*Data visualization pictures*.
########################################

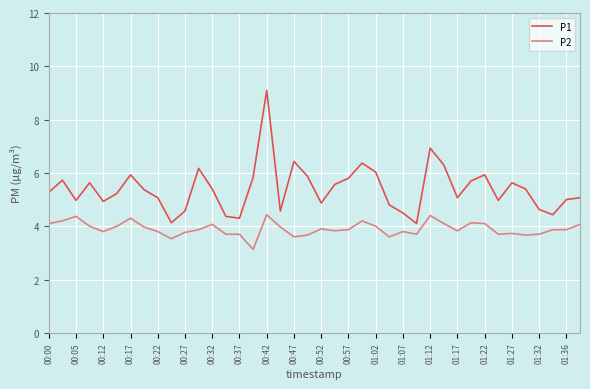

What is the lowest value of the P2 series?

3.1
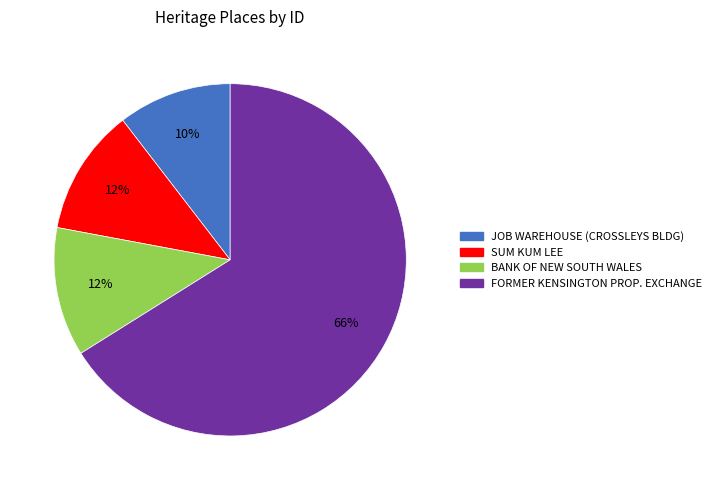

Which slice is the largest?

FORMER KENSINGTON PROP. EXCHANGE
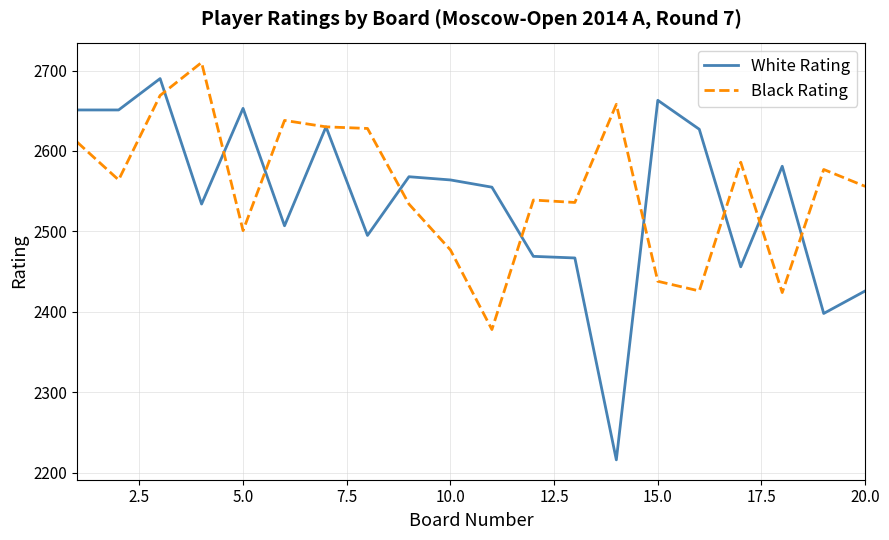

Does the chart display data point markers on the line(s)?

No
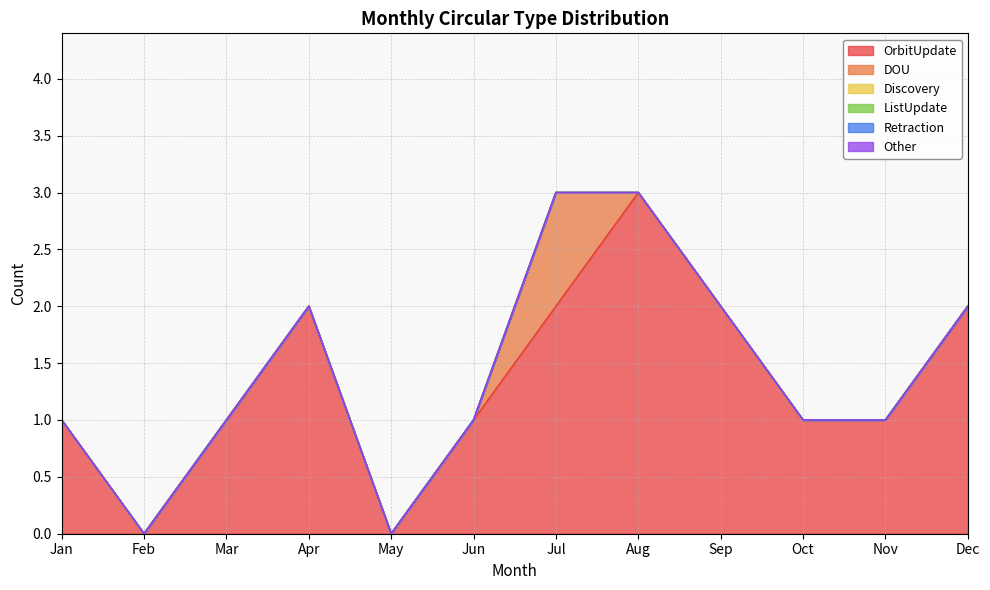

Reading left to right, what are all the values shown in this chart?

OrbitUpdate: 1	0	1	2	0	1	2	3	2	1	1	2
DOU: 0	0	0	0	0	0	1	0	0	0	0	0
Discovery: 0	0	0	0	0	0	0	0	0	0	0	0
ListUpdate: 0	0	0	0	0	0	0	0	0	0	0	0
Retraction: 0	0	0	0	0	0	0	0	0	0	0	0
Other: 0	0	0	0	0	0	0	0	0	0	0	0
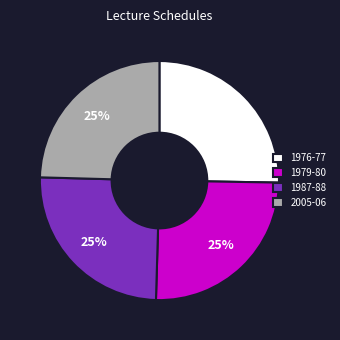

Is there any slice that represents more than half of the pie?

No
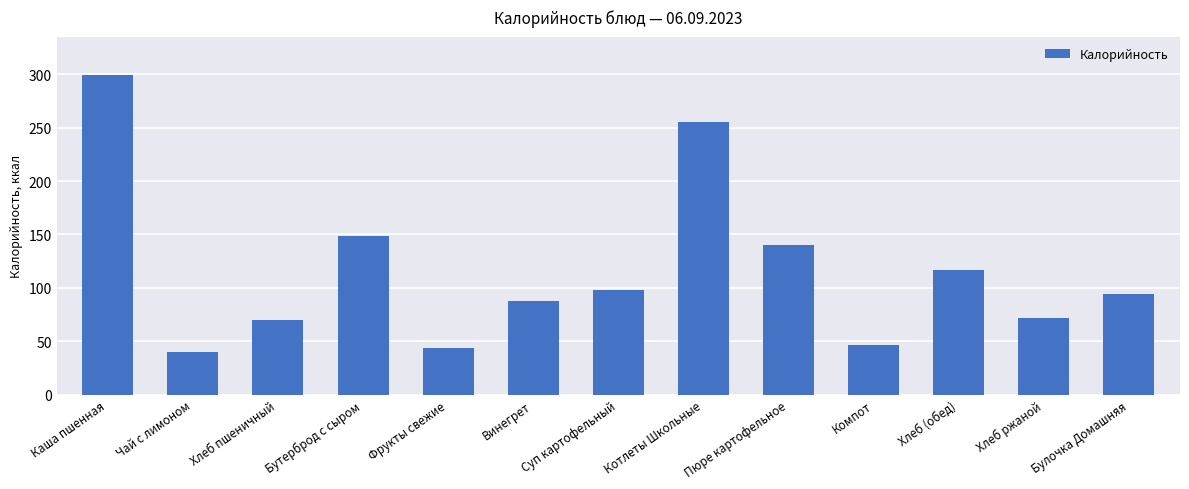

What is the label of the 6th bar from the right?

Котлеты Школьные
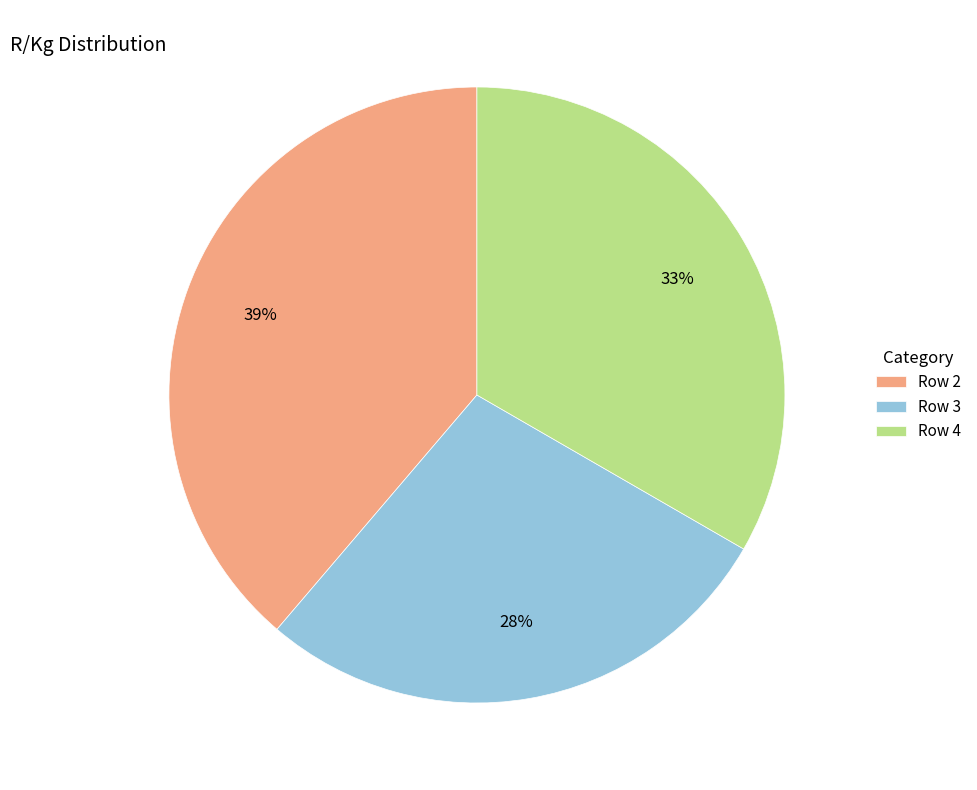

Which category has the biggest portion of the pie?

Row 2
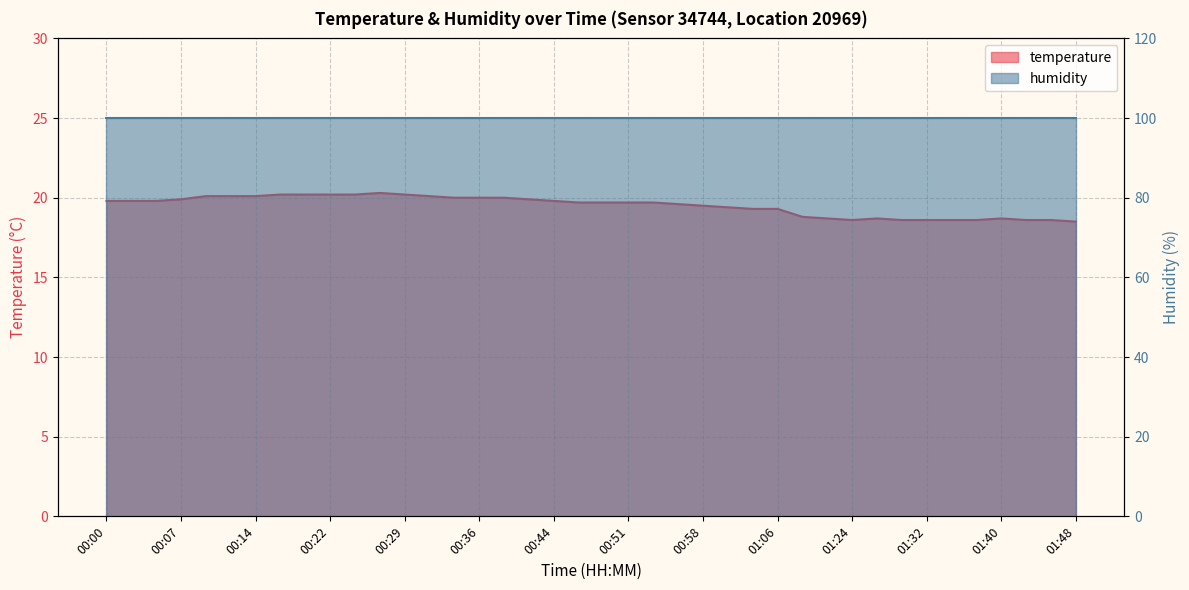

List the labels in order of value, smallest first.

01:48, 01:24, 01:30, 01:32, 01:35, 01:38, 01:43, 01:45, 01:19, 01:27, 01:40, 01:17, 01:03, 01:06, 01:01, 00:58, 00:56, 00:46, 00:48, 00:51, 00:53, 00:00, 00:02, 00:05, 00:44, 00:07, 00:41, 00:34, 00:36, 00:39, 00:10, 00:12, 00:14, 00:31, 00:17, 00:19, 00:22, 00:24, 00:29, 00:27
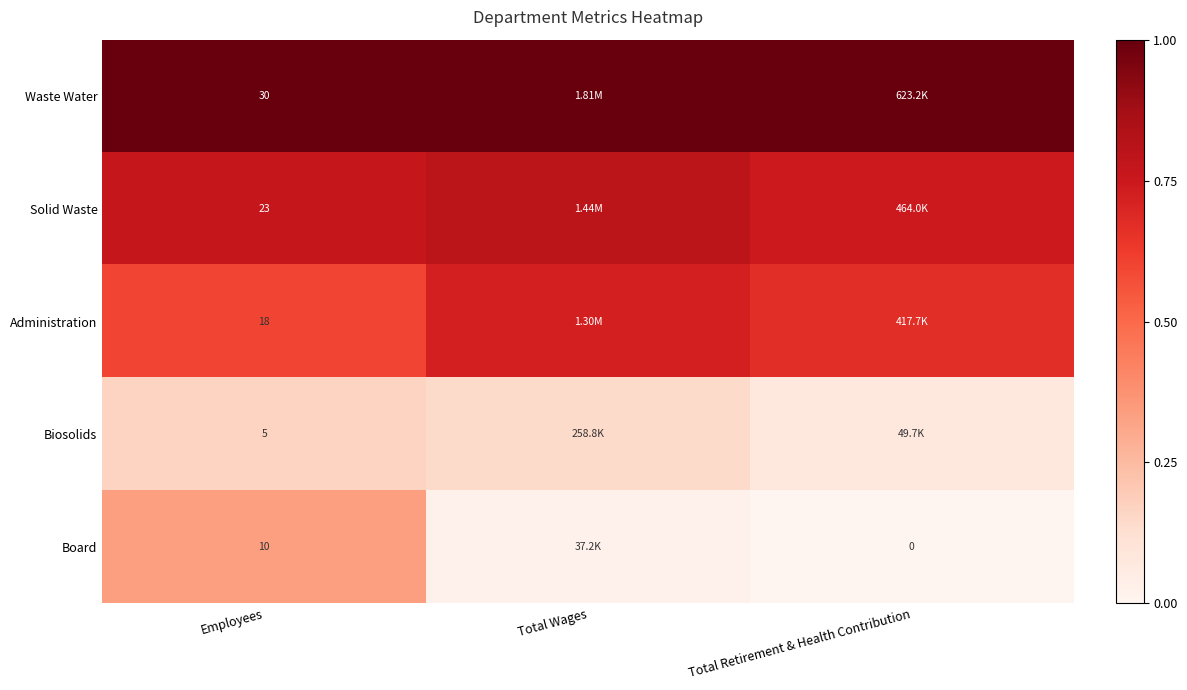

Rank the series at Total Retirement & Health Contribution from lowest to highest value.

Board, Biosolids, Administration, Solid Waste, Waste Water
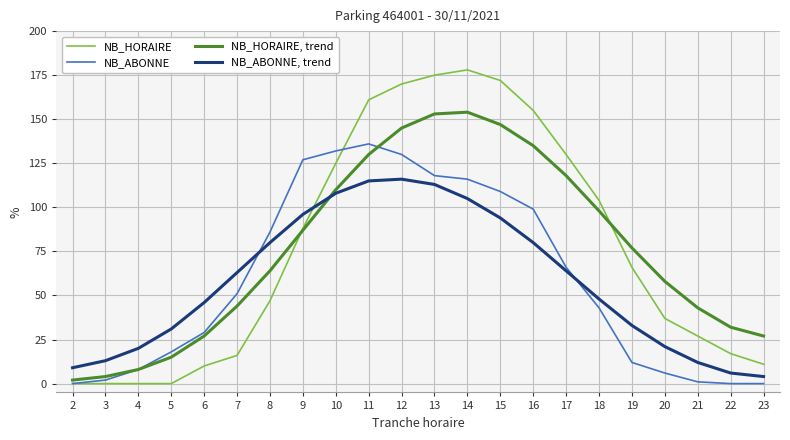

Rank the series by their maximum value, from lowest to highest.

NB_ABONNE, trend, NB_ABONNE, NB_HORAIRE, trend, NB_HORAIRE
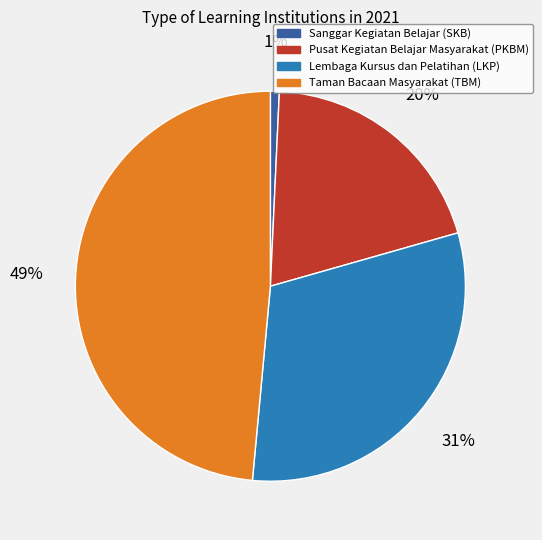

Is the sum of Sanggar Kegiatan Belajar (SKB) and Taman Bacaan Masyarakat (TBM) greater than half?

No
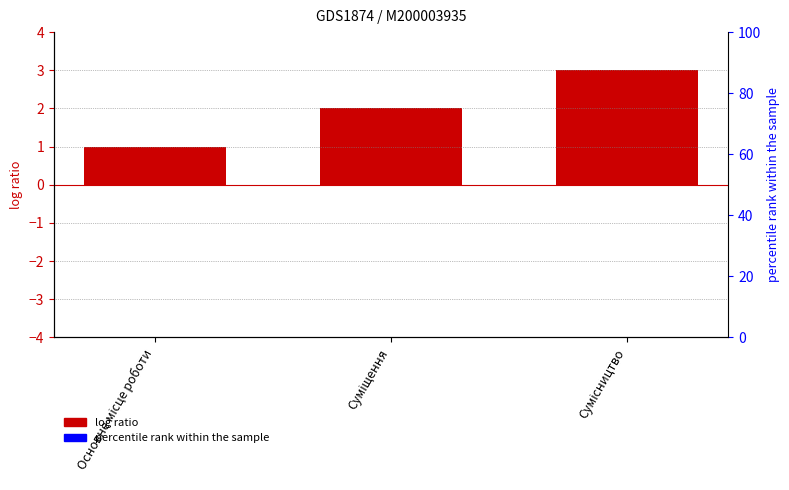

Reading right to left, list all the values displayed in this chart.

3	2	1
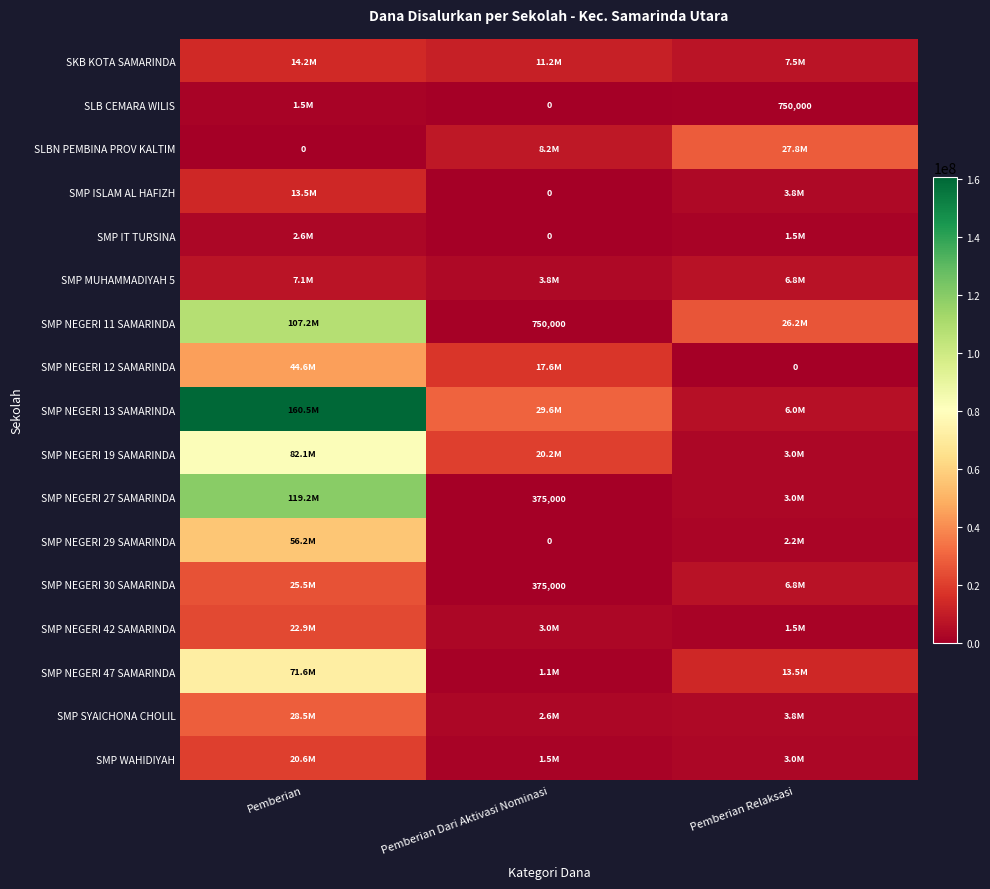

The value of SMP NEGERI 30 SAMARINDA at Pemberian Dari Aktivasi Nominasi is 650141. True or false?

False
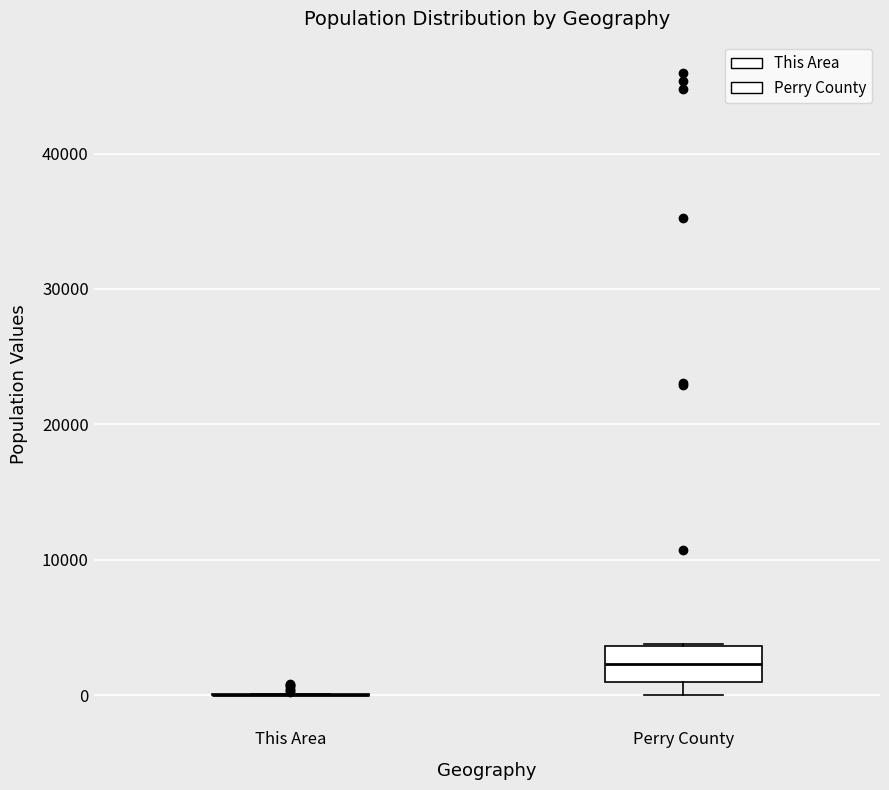

Reading left to right, read every box against the y-axis: the position of its median line, the range the box covers, and the ends of its whiskers. The values are not printed on the chart, so give them approximately, as read against the axis.

This Area: box collapsed to a line at 0, whiskers 0 to 0
Perry County: median 2000, box 1000 to 4000, whiskers 0 to 4000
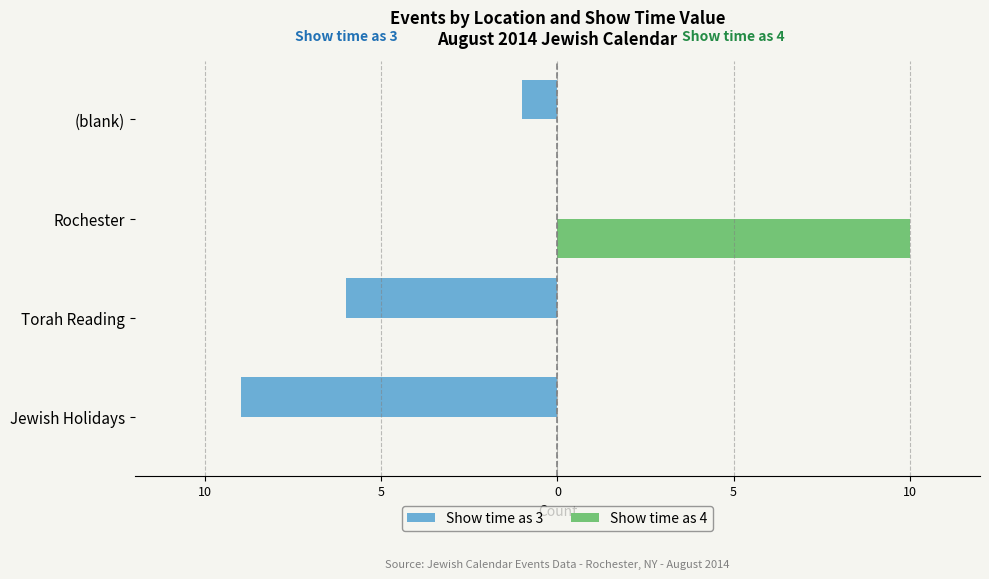

What is the difference between the second highest and second lowest values in the Show time as 3 series?

5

########################################

*Work request*.
Update the rows above by changing every "slice" to "wedge" and leaving everything else as it is. Leave out the pictures.

*Your solution*.
What is the lowest value of the P2 series?

3.1

Which wedge is the largest?

FORMER KENSINGTON PROP. EXCHANGE

Does the chart display data point markers on the line(s)?

No

Reading left to right, what are all the values shown in this chart?

OrbitUpdate: 1	0	1	2	0	1	2	3	2	1	1	2
DOU: 0	0	0	0	0	0	1	0	0	0	0	0
Discovery: 0	0	0	0	0	0	0	0	0	0	0	0
ListUpdate: 0	0	0	0	0	0	0	0	0	0	0	0
Retraction: 0	0	0	0	0	0	0	0	0	0	0	0
Other: 0	0	0	0	0	0	0	0	0	0	0	0

Is there any wedge that represents more than half of the pie?

No

What is the label of the 6th bar from the right?

Котлеты Школьные

Which category has the biggest portion of the pie?

Row 2

List the labels in order of value, smallest first.

01:48, 01:24, 01:30, 01:32, 01:35, 01:38, 01:43, 01:45, 01:19, 01:27, 01:40, 01:17, 01:03, 01:06, 01:01, 00:58, 00:56, 00:46, 00:48, 00:51, 00:53, 00:00, 00:02, 00:05, 00:44, 00:07, 00:41, 00:34, 00:36, 00:39, 00:10, 00:12, 00:14, 00:31, 00:17, 00:19, 00:22, 00:24, 00:29, 00:27

Rank the series at Total Retirement & Health Contribution from lowest to highest value.

Board, Biosolids, Administration, Solid Waste, Waste Water

Rank the series by their maximum value, from lowest to highest.

NB_ABONNE, trend, NB_ABONNE, NB_HORAIRE, trend, NB_HORAIRE

Is the sum of Sanggar Kegiatan Belajar (SKB) and Taman Bacaan Masyarakat (TBM) greater than half?

No

Reading right to left, list all the values displayed in this chart.

3	2	1

The value of SMP NEGERI 30 SAMARINDA at Pemberian Dari Aktivasi Nominasi is 650141. True or false?

False

Reading left to right, read every box against the y-axis: the position of its median line, the range the box covers, and the ends of its whiskers. The values are not printed on the chart, so give them approximately, as read against the axis.

This Area: box collapsed to a line at 0, whiskers 0 to 0
Perry County: median 2000, box 1000 to 4000, whiskers 0 to 4000

What is the difference between the second highest and second lowest values in the Show time as 3 series?

5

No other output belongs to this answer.